Sometimes the speech of the people is intentionally suppressed and censored if it is counter to the oligarchs stance. Other members of society go along with the charade in exchange for financial benefits that corrupt oligarchs provide their followers.
Oligarchies lack any incentive for growth and innovation. Since the main goal of the oligarch is to retain power, there is little incentive to change the status quo. Since very few new members join, there are rarely new ideas introduced.
New technologies or innovations could be disruptive to the oligarchs’ business models. They seek to monopolize the industries they control and suppress any disruptive innovations instead. An oligarchy could also attack innovations in different industries to limit the power of other oligarchs relative to themselves.
No One Can Join
There is very little room for advancement in an oligarchical society. The hierarchies become rigid and solidified. For the common citizens it can become almost impossible to join or create any influential organizations since the oligarchs often hold monopolies on business, trade, communication and wealth.
These monopolies reinforce severe income inequality between the oligarchs and the rest of the population. This also contributes to the extreme difficulty in ever obtaining elite status. The education of the common people can also suffer because the oligarchs try to snuff out competition early on by deliberately hampering the educational system of the citizens.
Since the oligarchs often belong to very exclusive isolated groups with complex hierarchical ranks of authority, aspiring members almost never reach the upper echelons of the oligarchs.

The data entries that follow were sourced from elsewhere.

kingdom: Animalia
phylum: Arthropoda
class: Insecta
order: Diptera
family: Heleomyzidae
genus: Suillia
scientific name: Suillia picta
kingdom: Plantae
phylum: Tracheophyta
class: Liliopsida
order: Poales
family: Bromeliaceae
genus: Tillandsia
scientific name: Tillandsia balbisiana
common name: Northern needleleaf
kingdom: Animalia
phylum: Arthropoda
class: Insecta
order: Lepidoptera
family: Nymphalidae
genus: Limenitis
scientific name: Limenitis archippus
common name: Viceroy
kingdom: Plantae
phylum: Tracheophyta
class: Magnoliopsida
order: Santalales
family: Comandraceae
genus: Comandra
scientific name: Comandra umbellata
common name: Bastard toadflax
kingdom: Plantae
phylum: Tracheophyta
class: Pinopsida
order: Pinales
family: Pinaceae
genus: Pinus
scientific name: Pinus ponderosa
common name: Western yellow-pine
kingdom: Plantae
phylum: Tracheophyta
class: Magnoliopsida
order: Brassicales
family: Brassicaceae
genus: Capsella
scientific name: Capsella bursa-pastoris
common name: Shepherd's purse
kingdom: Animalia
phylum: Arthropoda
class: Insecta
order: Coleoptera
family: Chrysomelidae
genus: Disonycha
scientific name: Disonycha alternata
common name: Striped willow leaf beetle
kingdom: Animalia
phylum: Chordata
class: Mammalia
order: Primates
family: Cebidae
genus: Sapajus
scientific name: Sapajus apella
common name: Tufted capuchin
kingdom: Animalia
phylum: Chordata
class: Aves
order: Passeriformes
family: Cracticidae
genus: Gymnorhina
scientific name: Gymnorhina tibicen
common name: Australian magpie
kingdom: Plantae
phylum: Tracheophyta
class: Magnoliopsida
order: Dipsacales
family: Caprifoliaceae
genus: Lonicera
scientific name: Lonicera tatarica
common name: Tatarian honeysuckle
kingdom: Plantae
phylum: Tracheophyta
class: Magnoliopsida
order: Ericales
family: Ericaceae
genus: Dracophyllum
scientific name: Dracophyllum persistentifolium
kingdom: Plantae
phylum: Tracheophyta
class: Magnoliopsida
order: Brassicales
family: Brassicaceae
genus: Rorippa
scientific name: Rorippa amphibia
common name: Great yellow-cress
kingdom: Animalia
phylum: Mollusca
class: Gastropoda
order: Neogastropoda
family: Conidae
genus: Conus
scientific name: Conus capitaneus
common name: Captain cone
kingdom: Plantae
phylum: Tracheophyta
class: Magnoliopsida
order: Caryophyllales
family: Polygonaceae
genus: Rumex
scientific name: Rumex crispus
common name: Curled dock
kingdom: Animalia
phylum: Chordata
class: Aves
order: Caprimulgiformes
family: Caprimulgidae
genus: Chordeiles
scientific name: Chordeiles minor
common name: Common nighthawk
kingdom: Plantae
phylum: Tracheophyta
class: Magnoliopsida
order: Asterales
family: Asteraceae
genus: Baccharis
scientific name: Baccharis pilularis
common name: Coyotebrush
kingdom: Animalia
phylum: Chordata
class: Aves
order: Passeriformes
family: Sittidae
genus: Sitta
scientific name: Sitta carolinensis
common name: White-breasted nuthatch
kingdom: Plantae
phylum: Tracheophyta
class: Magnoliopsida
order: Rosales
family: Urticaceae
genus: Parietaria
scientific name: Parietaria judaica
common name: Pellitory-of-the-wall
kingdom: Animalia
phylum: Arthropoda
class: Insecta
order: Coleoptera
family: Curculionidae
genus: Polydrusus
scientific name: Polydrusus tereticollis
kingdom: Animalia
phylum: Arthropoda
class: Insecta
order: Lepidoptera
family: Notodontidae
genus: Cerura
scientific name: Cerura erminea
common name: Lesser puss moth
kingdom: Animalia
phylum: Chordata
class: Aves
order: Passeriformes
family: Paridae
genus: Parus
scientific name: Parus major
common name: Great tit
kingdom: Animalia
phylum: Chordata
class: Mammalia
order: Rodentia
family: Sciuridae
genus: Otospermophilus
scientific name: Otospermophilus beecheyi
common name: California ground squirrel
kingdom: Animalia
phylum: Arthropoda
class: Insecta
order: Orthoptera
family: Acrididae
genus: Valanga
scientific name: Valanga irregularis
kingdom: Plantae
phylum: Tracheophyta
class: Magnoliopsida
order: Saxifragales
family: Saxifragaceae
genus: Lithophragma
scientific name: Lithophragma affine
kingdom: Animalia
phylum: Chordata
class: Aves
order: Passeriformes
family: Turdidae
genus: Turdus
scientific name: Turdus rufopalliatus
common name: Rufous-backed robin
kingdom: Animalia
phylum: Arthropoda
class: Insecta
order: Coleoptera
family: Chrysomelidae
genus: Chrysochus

Final Thoughts – The Pros and Cons of Oligarchy
All forms of government have their strengths and weaknesses. In the “Iron Law of Oligarchy”, first developed by Robert Michels in his 1911 book Political Parties, he postulates that any democracy will eventually devolve into an oligarchy. This would happen naturally as part of the “tactical and technical necessities” of the organization. Therefore even people living in democracies should understand how oligarchies work. The benefits of oligarchy are clear for the few people at the top. For everyone else oligarchies unfortunately can cause a lot of hardship. Time will tell whether power can be shared with the many or only with the few.